WAG 02-04-03
The payee (or applicant for All Kids benefits) for the case must sign the application, except for the following situations:
- For SNAP, any unit member who is age 18 or over can sign. If no one is 18 or over, the payee for the SNAP unit must sign.
- If 2 adults apply for cash, the signature of both adults is required.
- An approved representative who applies for an applicant may sign.
- The legal guardian must sign if the applicant has one. If there's more than one guardian, the "guardian of the person" decides which guardian will sign. When the client has a "limited" or "temporary" guardian, the client should sign the application. The "limited" or "temporary" guardian may sign the application as an interested party acting on the client's behalf.
- A person who resides in a Drug/Alcoholic Treatment Center must have an authorized representative, appointed by the treatment center's administrator, sign an application for SNAP benefits.
- If there's no legal guardian and an applicant is unable to sign the application for physical or mental reasons, death, or age, a responsible person may represent them and sign.

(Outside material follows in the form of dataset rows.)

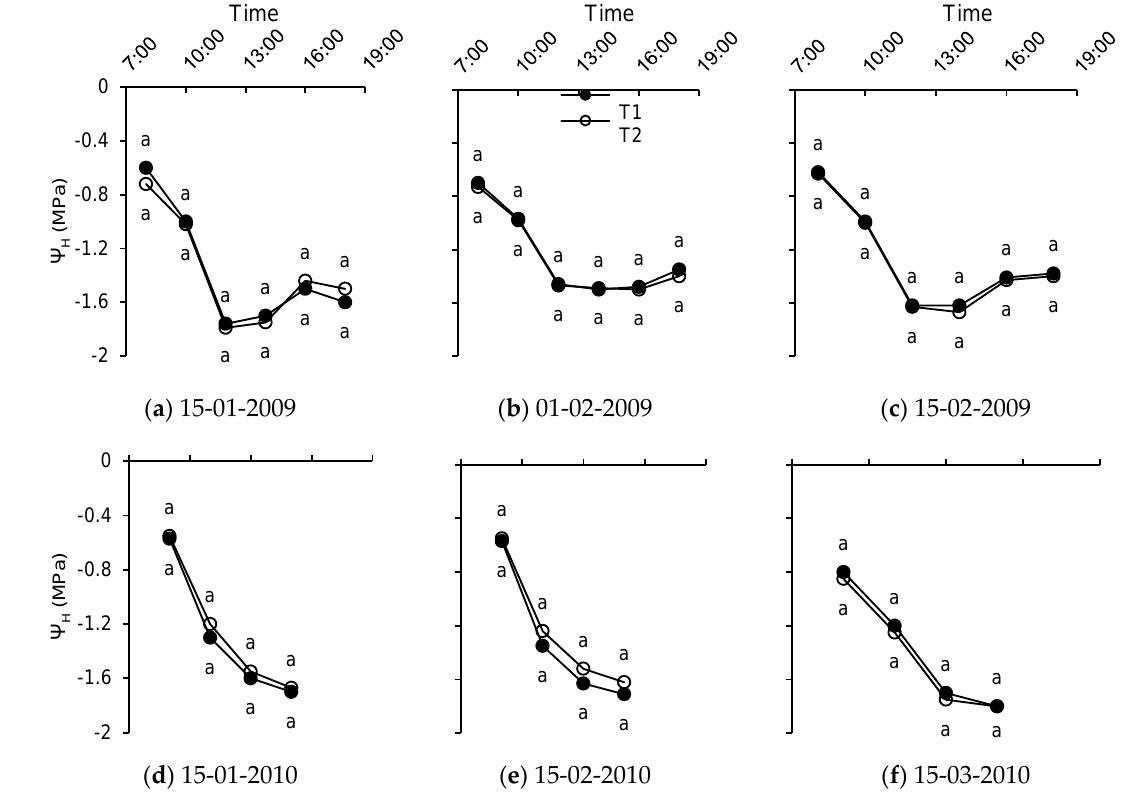
Figure 9. Hourly evolution of leaf water potential ( Ψ H ) in ‘Royal Gala’ apple trees for two water appli- cation treatments during the 2008–2009 season on: ( a ) 15–01–2009, ( b ) 01–02–2009, and ( c ) 15–02–2009, and during the 2009–2010 season on: ( d ) 15–01–2010, ( e ) 15–02–2010, and ( f ) 15–03–2010 (date: day- month-year). Each point is the average of eight repetitions. Means with the same letter for the same hour indicate that there are no significant differences according to the ANOVA test ( p < 0.05). T1: Irrigation with theoretical volume required by the plant. T2: Irrigation with farm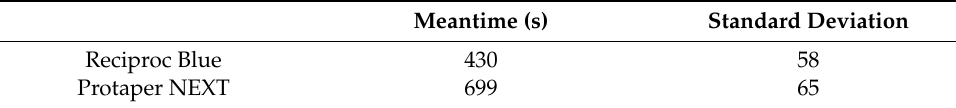
Table 2. Mean preparation time (s) for Reciproc Blue and Protaper NEXT file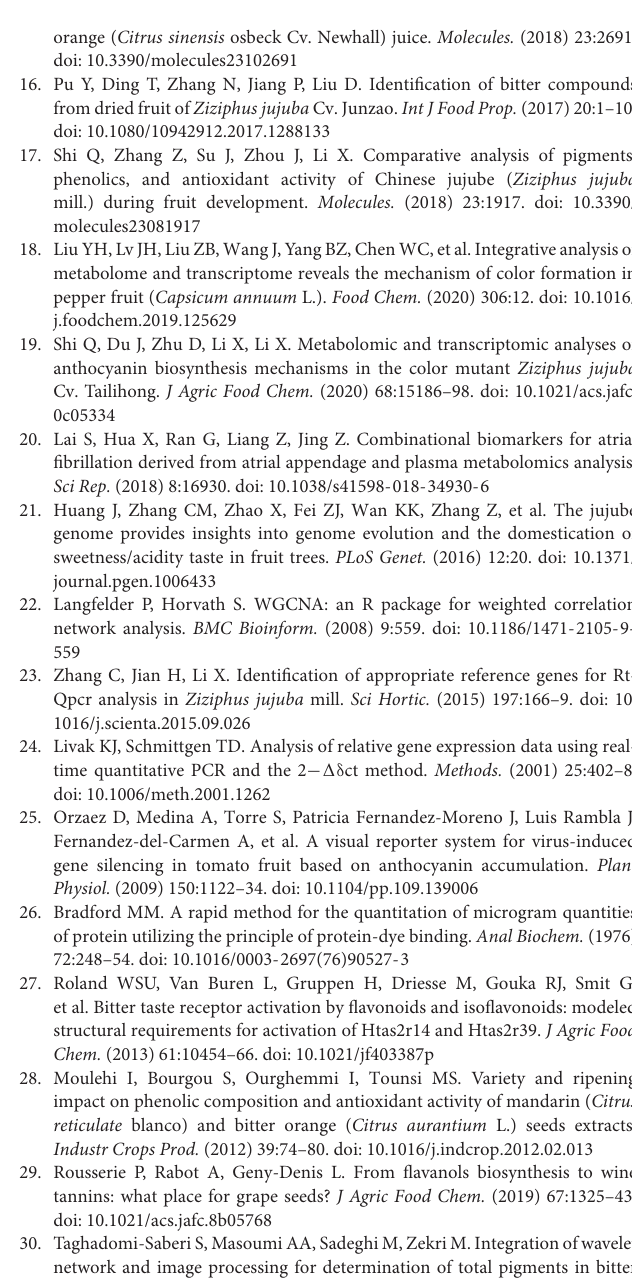
Supplementary Figure 2 | Volcano plot of the genes in the fruit skins of the cultivars ‘Junzao’ in this comparison group of DAP90 vs DAP50, DAP110 vs. DAP50 and DAP110 vs DAP90. Supplementary Figure 3 | Enrichment analysis of GO term in differentially expressed genes. (A) DAP90 vs. DAP50, (B) DAP110 vs. DAP50, (C) DAP110 vs. DAP90. Supplementary Figure 4 | Relative expression levels of flavonoid synthesis pathway genes in jujube skins at different developmental stages. The R 2 is the square of Pearson’s correlation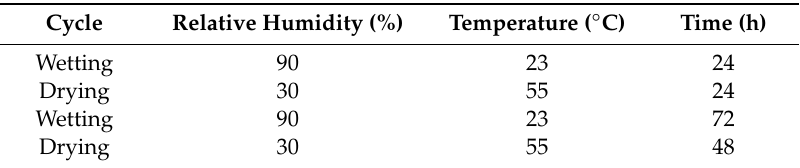
Table 3. Definition of a wetting–drying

- If the applicant is a child, the child's caretaker must sign unless the child will get aid as a Ribicoff case (94R) and the child is not living with a caretaker. Then the child can sign.
- For clients under age 18 who reside in a DHS - OMH/DDD facility, parents or legal guardians must sign the application. The application can be signed by an interested person if there is no parent or legal guardian. To conclude that there are no parents:
- the parents' identity must be unknown; or
- the parents must have been legally declared incompetent; or
- attempts to locate the parents have been unsuccessful.
Eligibility does not exist if the parents are competent and are unwilling to apply for medical benefits.